All but two Republican senators now face the prospect of being evicted at the end of their terms under the new law, though some party leaders have proposed legal challenges to the rule.

The boycotting Republicans, along with a former Republican who is now an independent, have continued to attend committee meetings, but have made it clear that, subject to Democratic concessions, they will not return to the Senate chamber until the end of the session to see what they see as critical bills on homelessness, affordable housing and the state budget — a proposal Democrats have called unworkable.

Senator Lynn P. Findley, one of those boycotting, said he had seen a steady escalation of polarization as lawmakers at the center were challenged by more extreme factions. He recalled his own decision two years ago to stay and vote against a Democratic-backed gun control bill, even as some Republicans refused to attend the vote and nearly denied Democrats a quorum.

The bill was passed and Mr Findley was the target of a recall by hardline members of his party, who claimed he should have joined the strike. That recall attempt failed, but it added to Mr Findley’s concern that there is a smaller number of lawmakers willing to debate and compromise.

“We can’t all run out the door if we don’t agree with the views,” he said. Mr Findley said he joined this year’s boycott because of a different concern: his long-standing belief that legislative material is written in a way that ordinary people cannot understand, in violation of a law that requires them to state in clear terms are written.

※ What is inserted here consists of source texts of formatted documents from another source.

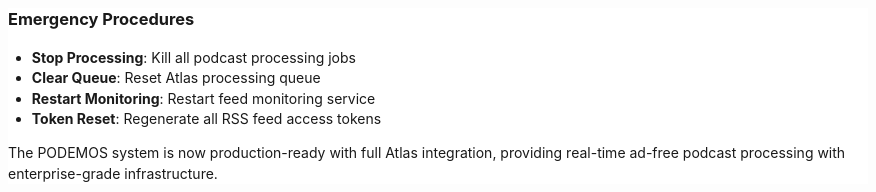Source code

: ### Emergency Procedures
- **Stop Processing**: Kill all podcast processing jobs
- **Clear Queue**: Reset Atlas processing queue
- **Restart Monitoring**: Restart feed monitoring service
- **Token Reset**: Regenerate all RSS feed access tokens

The PODEMOS system is now production-ready with full Atlas integration, providing real-time ad-free podcast processing with enterprise-grade infrastructure.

The Democrats are now looking at what tools they have to push back the Republicans. After a previous strike by Republicans in 2019, then-Governor Kate Brown unsuccessfully tried to get state troopers to round up lawmakers and force their return. The current governor, Tina Kotek, has made no such attempt.

The latest tactic, proposed by Democratic lawmakers, is a $325-a-day fine imposed on absentees, equal to their daily wages. It’s not clear if it’s a stick powerful enough to get results.

“Losing your legislative career seemed like a pretty big stick to me,” Ms. Lieber said. “That was a stick that didn’t work. So I don’t know if we have a bigger stick to force them.